■ COMPLETE THE FOLLOWING:
**A)** Using the text on securing a Trino data pipeline below, decide whether each statement agrees with it: (i) Consul Connect was picked for its relative simplicity and strong integration with HashiCorp's ecosystem; (ii) a traditional VPN-based approach offers fine-grained, service-to-service authorization; (iii) in the planned pipeline, connections are authorized based on IP addresses. Answer yes or no for each, quoting the deciding words of the text.
**B)** Copy every line of the listing below exactly, omitting the picture.

■ TEXT BLOCK:
>> Start
The initial request seemed straightforward: allow our data science team to run ad-hoc queries against a Trino cluster and publish the results as static HTML reports. The problem was security. The Trino cluster processes sensitive PII data, and our security posture mandates a zero-trust network model. Opening direct network paths from analyst environments (Jupyter notebooks) to the data cluster was a non-starter. Manually managing TLS certificates and firewall rules for each component—JupyterHub, the Trino coordinator, Trino workers, and the report generation service—would create an operational bottleneck and a brittle, error-prone system.
Our primary pain point was the lack of a unified, identity-based security mechanism for a heterogeneous data pipeline. Trino has its own security mechanisms, but they don’t cover the communication from the report generator or the interactive notebooks. A traditional VPN-based approach provides coarse-grained network access, not fine-grained, service-to-service authorization. This is what led us down the path of a service mesh, a tool typically associated with microservices, not data engineering stacks.
The concept was to build a pipeline where every network connection is authenticated and authorized based on service identity, not IP addresses. An analyst, working within a Jupyter environment, would execute a query. This query would be sent to the Trino coordinator, which would then distribute the work to its workers. A separate “Orchestrator” service would then fetch the results, process them, and invoke a Static Site Generator (SSG) to create a report. Every single arrow in this data flow diagram needed to be secured with mutual TLS (mTLS). We selected Consul Connect for this task due to its relative simplicity and strong integration with HashiCorp’s ecosystem. In a real-world project, the choice of service mesh is critical, but Consul provided a clear path to securing non-HTTP traffic (like Trino’s internal protocol) with its sidecar proxy model.
>> End
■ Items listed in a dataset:
>> Start
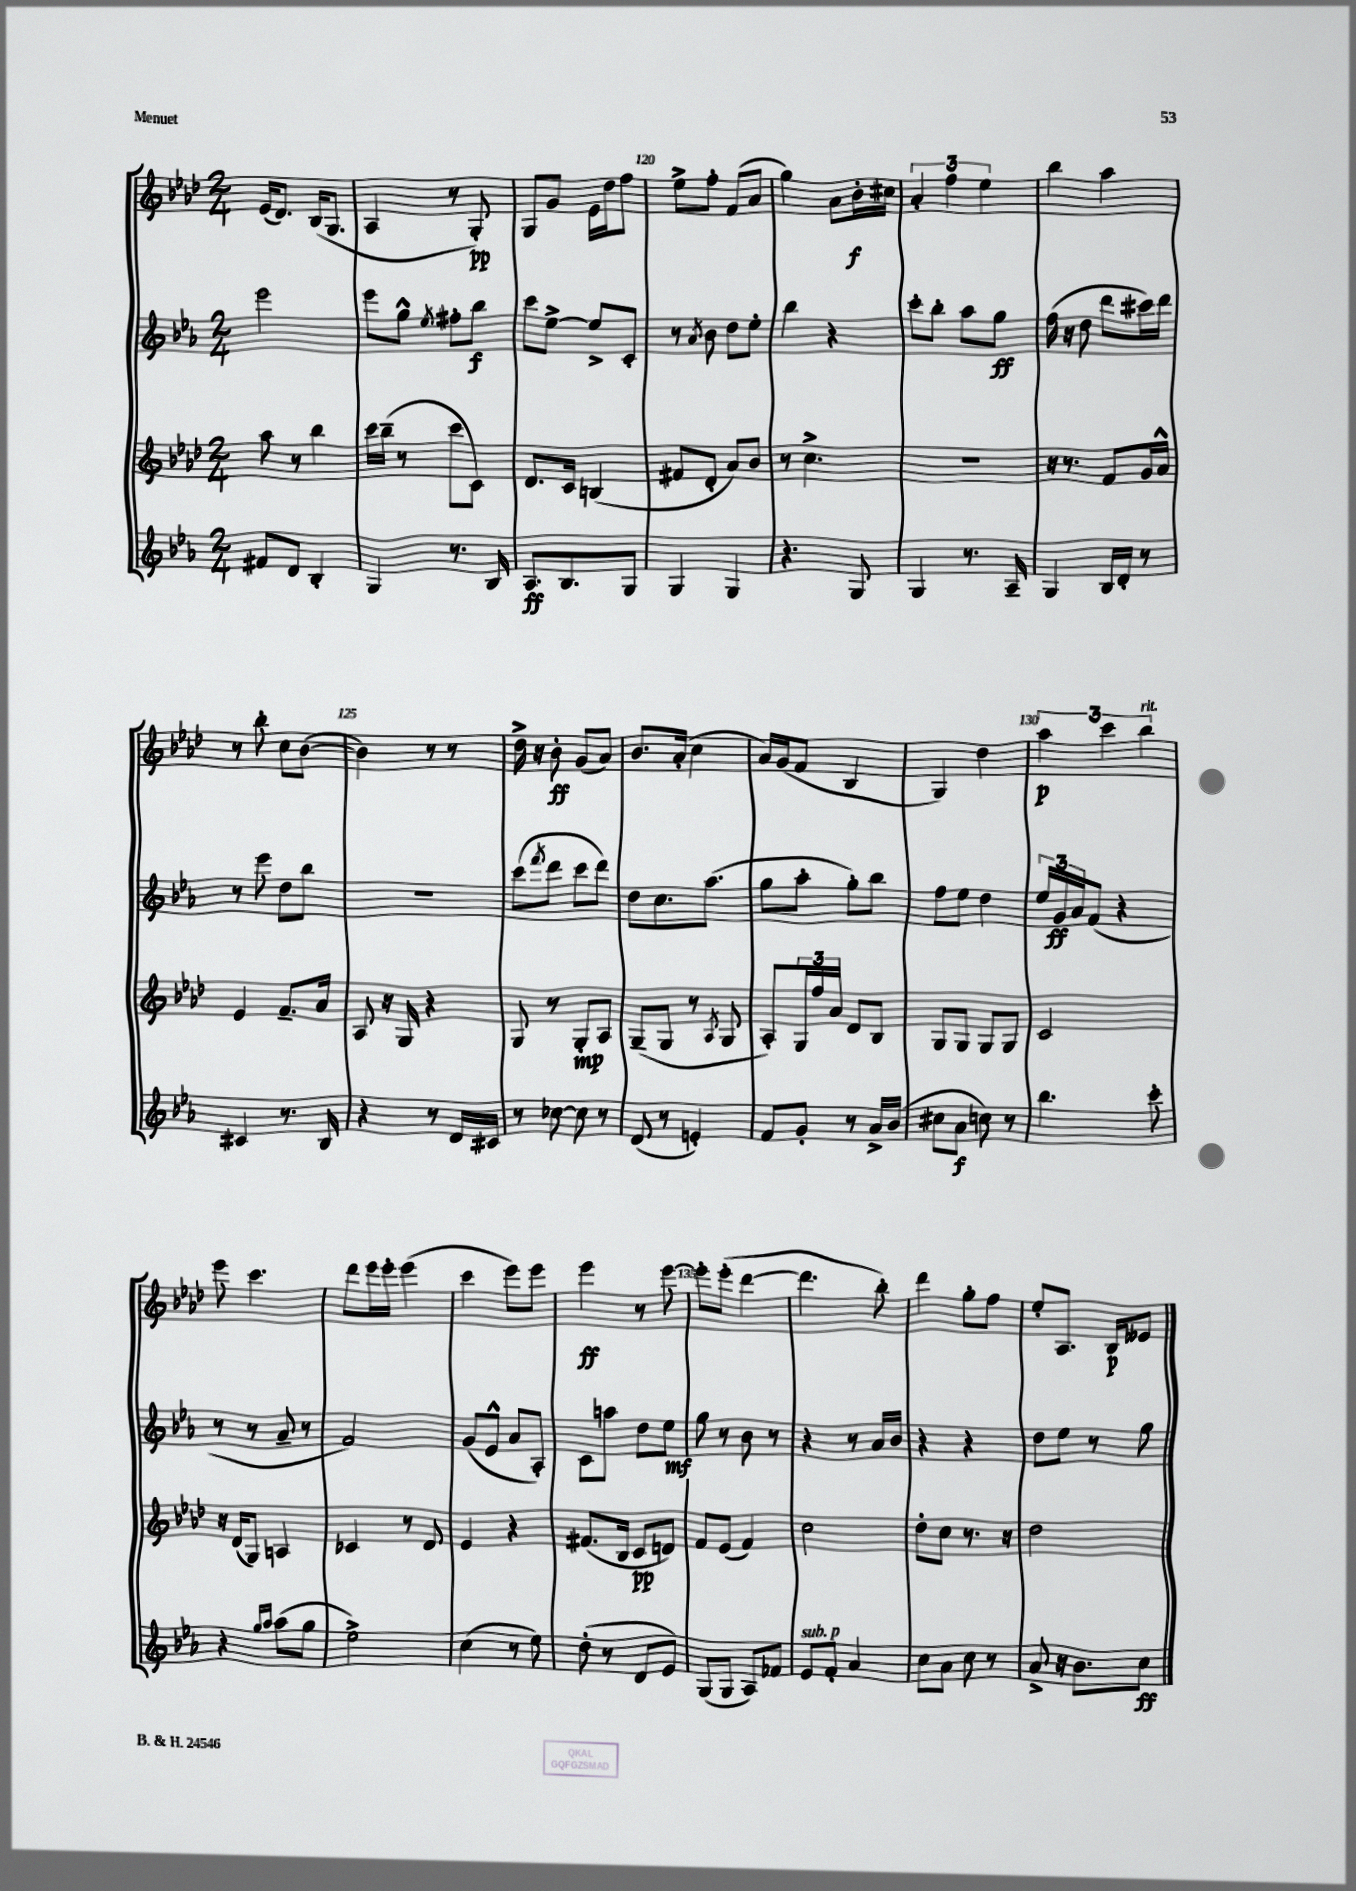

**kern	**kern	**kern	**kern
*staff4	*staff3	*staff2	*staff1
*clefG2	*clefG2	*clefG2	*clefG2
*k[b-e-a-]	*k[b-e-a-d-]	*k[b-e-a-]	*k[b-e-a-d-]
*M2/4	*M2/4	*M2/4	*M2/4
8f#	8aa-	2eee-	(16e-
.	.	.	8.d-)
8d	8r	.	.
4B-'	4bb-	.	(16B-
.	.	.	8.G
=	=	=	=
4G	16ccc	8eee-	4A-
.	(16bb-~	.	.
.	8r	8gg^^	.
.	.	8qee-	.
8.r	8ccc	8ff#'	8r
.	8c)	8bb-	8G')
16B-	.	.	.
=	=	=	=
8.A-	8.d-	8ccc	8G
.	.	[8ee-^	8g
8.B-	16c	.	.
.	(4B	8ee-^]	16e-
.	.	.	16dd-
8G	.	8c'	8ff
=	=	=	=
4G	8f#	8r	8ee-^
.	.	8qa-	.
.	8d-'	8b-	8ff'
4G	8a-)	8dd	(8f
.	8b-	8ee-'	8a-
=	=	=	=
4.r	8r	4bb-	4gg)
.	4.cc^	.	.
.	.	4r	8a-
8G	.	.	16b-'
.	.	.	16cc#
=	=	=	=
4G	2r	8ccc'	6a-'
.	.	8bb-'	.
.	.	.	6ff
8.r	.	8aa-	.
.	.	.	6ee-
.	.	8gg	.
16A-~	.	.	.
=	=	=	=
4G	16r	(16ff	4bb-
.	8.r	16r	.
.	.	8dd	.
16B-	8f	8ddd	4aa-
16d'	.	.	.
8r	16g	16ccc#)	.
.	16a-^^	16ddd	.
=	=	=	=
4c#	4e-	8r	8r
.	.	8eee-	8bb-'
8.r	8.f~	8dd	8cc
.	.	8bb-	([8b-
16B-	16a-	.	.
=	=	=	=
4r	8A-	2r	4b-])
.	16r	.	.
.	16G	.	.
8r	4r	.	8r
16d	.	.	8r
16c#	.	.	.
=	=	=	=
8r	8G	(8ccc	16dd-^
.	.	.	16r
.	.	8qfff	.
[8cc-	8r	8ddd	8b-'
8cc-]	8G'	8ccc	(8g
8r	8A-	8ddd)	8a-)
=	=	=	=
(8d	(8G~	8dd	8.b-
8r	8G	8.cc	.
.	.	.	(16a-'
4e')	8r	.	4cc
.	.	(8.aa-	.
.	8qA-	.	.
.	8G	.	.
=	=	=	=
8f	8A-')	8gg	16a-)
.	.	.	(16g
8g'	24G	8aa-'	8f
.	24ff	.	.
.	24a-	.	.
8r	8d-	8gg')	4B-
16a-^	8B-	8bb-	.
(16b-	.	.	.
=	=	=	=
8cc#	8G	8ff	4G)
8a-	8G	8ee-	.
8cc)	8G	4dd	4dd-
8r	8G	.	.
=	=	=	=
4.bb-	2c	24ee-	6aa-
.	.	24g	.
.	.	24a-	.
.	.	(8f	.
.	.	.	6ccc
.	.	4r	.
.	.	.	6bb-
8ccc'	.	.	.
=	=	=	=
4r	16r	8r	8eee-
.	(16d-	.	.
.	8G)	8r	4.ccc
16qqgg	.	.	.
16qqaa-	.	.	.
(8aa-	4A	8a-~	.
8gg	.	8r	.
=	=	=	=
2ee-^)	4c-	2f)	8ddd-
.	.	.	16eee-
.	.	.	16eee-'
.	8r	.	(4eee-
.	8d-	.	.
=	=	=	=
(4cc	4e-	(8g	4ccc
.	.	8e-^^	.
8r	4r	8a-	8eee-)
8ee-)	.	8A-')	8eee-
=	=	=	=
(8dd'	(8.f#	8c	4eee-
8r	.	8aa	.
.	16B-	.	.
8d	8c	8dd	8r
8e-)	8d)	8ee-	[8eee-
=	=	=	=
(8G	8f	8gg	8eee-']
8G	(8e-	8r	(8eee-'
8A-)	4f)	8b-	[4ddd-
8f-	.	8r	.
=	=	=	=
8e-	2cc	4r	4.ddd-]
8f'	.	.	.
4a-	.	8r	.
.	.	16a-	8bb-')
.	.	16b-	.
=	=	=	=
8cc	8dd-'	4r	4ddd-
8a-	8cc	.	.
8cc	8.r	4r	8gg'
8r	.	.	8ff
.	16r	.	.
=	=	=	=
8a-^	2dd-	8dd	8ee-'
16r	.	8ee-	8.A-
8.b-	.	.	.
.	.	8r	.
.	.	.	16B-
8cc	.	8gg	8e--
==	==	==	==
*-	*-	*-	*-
>> End
■ ANSWERS TO THE TASKS:
**A)**
(i) Yes: "We selected Consul Connect for this task due to its relative simplicity and strong integration with HashiCorp’s ecosystem."
(ii) No: "A traditional VPN-based approach provides coarse-grained network access, not fine-grained, service-to-service authorization."
(iii) No: "every network connection is authenticated and authorized based on service identity, not IP addresses"

**B)**
**kern	**kern	**kern	**kern
*staff4	*staff3	*staff2	*staff1
*clefG2	*clefG2	*clefG2	*clefG2
*k[b-e-a-]	*k[b-e-a-d-]	*k[b-e-a-]	*k[b-e-a-d-]
*M2/4	*M2/4	*M2/4	*M2/4
8f#	8aa-	2eee-	(16e-
.	.	.	8.d-)
8d	8r	.	.
4B-'	4bb-	.	(16B-
.	.	.	8.G
=	=	=	=
4G	16ccc	8eee-	4A-
.	(16bb-~	.	.
.	8r	8gg^^	.
.	.	8qee-	.
8.r	8ccc	8ff#'	8r
.	8c)	8bb-	8G')
16B-	.	.	.
=	=	=	=
8.A-	8.d-	8ccc	8G
.	.	[8ee-^	8g
8.B-	16c	.	.
.	(4B	8ee-^]	16e-
.	.	.	16dd-
8G	.	8c'	8ff
=	=	=	=
4G	8f#	8r	8ee-^
.	.	8qa-	.
.	8d-'	8b-	8ff'
4G	8a-)	8dd	(8f
.	8b-	8ee-'	8a-
=	=	=	=
4.r	8r	4bb-	4gg)
.	4.cc^	.	.
.	.	4r	8a-
8G	.	.	16b-'
.	.	.	16cc#
=	=	=	=
4G	2r	8ccc'	6a-'
.	.	8bb-'	.
.	.	.	6ff
8.r	.	8aa-	.
.	.	.	6ee-
.	.	8gg	.
16A-~	.	.	.
=	=	=	=
4G	16r	(16ff	4bb-
.	8.r	16r	.
.	.	8dd	.
16B-	8f	8ddd	4aa-
16d'	.	.	.
8r	16g	16ccc#)	.
.	16a-^^	16ddd	.
=	=	=	=
4c#	4e-	8r	8r
.	.	8eee-	8bb-'
8.r	8.f~	8dd	8cc
.	.	8bb-	([8b-
16B-	16a-	.	.
=	=	=	=
4r	8A-	2r	4b-])
.	16r	.	.
.	16G	.	.
8r	4r	.	8r
16d	.	.	8r
16c#	.	.	.
=	=	=	=
8r	8G	(8ccc	16dd-^
.	.	.	16r
.	.	8qfff	.
[8cc-	8r	8ddd	8b-'
8cc-]	8G'	8ccc	(8g
8r	8A-	8ddd)	8a-)
=	=	=	=
(8d	(8G~	8dd	8.b-
8r	8G	8.cc	.
.	.	.	(16a-'
4e')	8r	.	4cc
.	.	(8.aa-	.
.	8qA-	.	.
.	8G	.	.
=	=	=	=
8f	8A-')	8gg	16a-)
.	.	.	(16g
8g'	24G	8aa-'	8f
.	24ff	.	.
.	24a-	.	.
8r	8d-	8gg')	4B-
16a-^	8B-	8bb-	.
(16b-	.	.	.
=	=	=	=
8cc#	8G	8ff	4G)
8a-	8G	8ee-	.
8cc)	8G	4dd	4dd-
8r	8G	.	.
=	=	=	=
4.bb-	2c	24ee-	6aa-
.	.	24g	.
.	.	24a-	.
.	.	(8f	.
.	.	.	6ccc
.	.	4r	.
.	.	.	6bb-
8ccc'	.	.	.
=	=	=	=
4r	16r	8r	8eee-
.	(16d-	.	.
.	8G)	8r	4.ccc
16qqgg	.	.	.
16qqaa-	.	.	.
(8aa-	4A	8a-~	.
8gg	.	8r	.
=	=	=	=
2ee-^)	4c-	2f)	8ddd-
.	.	.	16eee-
.	.	.	16eee-'
.	8r	.	(4eee-
.	8d-	.	.
=	=	=	=
(4cc	4e-	(8g	4ccc
.	.	8e-^^	.
8r	4r	8a-	8eee-)
8ee-)	.	8A-')	8eee-
=	=	=	=
(8dd'	(8.f#	8c	4eee-
8r	.	8aa	.
.	16B-	.	.
8d	8c	8dd	8r
8e-)	8d)	8ee-	[8eee-
=	=	=	=
(8G	8f	8gg	8eee-']
8G	(8e-	8r	(8eee-'
8A-)	4f)	8b-	[4ddd-
8f-	.	8r	.
=	=	=	=
8e-	2cc	4r	4.ddd-]
8f'	.	.	.
4a-	.	8r	.
.	.	16a-	8bb-')
.	.	16b-	.
=	=	=	=
8cc	8dd-'	4r	4ddd-
8a-	8cc	.	.
8cc	8.r	4r	8gg'
8r	.	.	8ff
.	16r	.	.
=	=	=	=
8a-^	2dd-	8dd	8ee-'
16r	.	8ee-	8.A-
8.b-	.	.	.
.	.	8r	.
.	.	.	16B-
8cc	.	8gg	8e--
==	==	==	==
*-	*-	*-	*-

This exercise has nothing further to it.